9. When there is conflict, focus on the relationship rather than on others. I'm not sure where I heard this, but it's had a huge positive impact on my relationships. When something comes up, rather than gossiping about my partner to my friends, I try to talk it out with him directly. It increases intimacy and prevents your friends from forever judging your partner for what was most likely a temporary issue.

10. Before starting an argument or becoming agitated over trivial matters, ask yourself, "Do I want to choose intimacy or anger?" It may seem obvious, but checking in with myself in this manner has helped me recognize when my emotions are getting the best of me in any given situation with my partner, and it reminds me that most things are not worth fighting over. There is usually a better way to communicate with or understand my partner.



11. "Screw happiness." This advice stuck with me because it's so direct and so contrary to what we're taught to believe. We are so sold on "happily ever after," but relationships are strongest when you can deal with and support each other during the stupid days, downtrodden days, and boring days. Happiness is the result, not the goal.

12. My mother always advised me to ask questions on a first date because everyone wants to feel heard. And to always dump the person who does not respond to your questions.

13. "Don't go in thinking they'll be the one." This was crucial because I believe that if you go through betrayal at a young age (21 for me at the time), all you want to do is find your person, enjoy and grow with them, and live happily ever after. Because you want it so badly, you often force other people into boxes they don't want to be in, rather than taking things at face value, and the situation blows up in your face fairly quickly.

14. The best relationship advice I've ever received came from a therapy website: be honest with both your partner and yourself. This really helped me get through a rough patch in my relationship, and it reminds me that I can only be honest with my partner if I'm honest with myself first.

15. The best piece of advice came from a film, oddly enough... in Richard Curtis's film About Time, Bill Nighy's character advises anyone looking for love to find someone kind. It is such an underrated but necessary characteristic in any partner, and one that isn't prioritized high enough on "the list." It struck a chord with me, and I consider it on a daily basis in how I approach romantic, platonic, and professional relationships.



16. When I was 15, my mother told me, "Boys are like buses; a new one comes around every 15 minutes, so there's no point in crying if you miss the first one." It taught me that life goes on after a breakup, even when it appears to be the end of the world. There will be plenty of chances to fall in love, and you shouldn't take rejection so seriously, especially when you're young.

17. "It is a choice to stay." My mother said this to me when my marriage was clearly over and I felt powerless, terrified, and hopeless, all those dark places you go when you know it's over but you stay and stay and stay, and try and try again, only to come to the same heartbreaking conclusions.

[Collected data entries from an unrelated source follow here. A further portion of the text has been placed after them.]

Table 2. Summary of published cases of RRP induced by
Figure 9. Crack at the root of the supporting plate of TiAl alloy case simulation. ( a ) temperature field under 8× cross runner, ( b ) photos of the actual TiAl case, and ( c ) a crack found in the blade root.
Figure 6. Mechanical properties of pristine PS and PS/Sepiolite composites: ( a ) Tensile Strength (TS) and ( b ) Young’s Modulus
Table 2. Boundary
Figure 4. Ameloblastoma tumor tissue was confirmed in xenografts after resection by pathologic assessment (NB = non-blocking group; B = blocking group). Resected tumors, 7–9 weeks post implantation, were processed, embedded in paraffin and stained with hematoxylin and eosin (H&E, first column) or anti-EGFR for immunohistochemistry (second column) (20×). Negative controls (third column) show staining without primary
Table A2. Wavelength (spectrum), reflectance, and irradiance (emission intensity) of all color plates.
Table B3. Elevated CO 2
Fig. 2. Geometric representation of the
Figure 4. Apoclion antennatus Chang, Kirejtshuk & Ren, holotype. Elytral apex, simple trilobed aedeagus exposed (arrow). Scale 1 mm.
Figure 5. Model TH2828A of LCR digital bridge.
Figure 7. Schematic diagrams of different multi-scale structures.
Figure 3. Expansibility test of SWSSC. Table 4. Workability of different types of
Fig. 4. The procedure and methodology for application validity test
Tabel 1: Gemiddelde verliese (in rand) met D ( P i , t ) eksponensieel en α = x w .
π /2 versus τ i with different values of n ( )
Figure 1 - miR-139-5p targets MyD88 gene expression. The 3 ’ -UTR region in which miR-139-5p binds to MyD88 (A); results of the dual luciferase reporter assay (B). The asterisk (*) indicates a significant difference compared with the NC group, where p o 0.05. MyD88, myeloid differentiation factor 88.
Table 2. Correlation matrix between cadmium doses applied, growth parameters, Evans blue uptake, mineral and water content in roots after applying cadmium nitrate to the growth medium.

I learned to love myself first and foremost, and to love myself sufficiently to leave.

18. We women have a natural desire to nest, nurture, and love. We sometimes try to fit a square peg into a round hole. Let them go when they aren't right for you. I watched my mother do it for 20 years before doing it myself for four years. Fortunately, I learned from my mother's mistakes.

19. Whether it's flowers or sex positions, your partner is not a mind reader. You can't expect them to understand your wants and needs unless you tell them.

20. It's not about finding the person with whom you want to share your life. It's about finding the person with whom you want to spend your life, like two separate lanes traveling in the same direction. It's the type of relationship you have with your sisters, best friends, and, hopefully, a partner one day.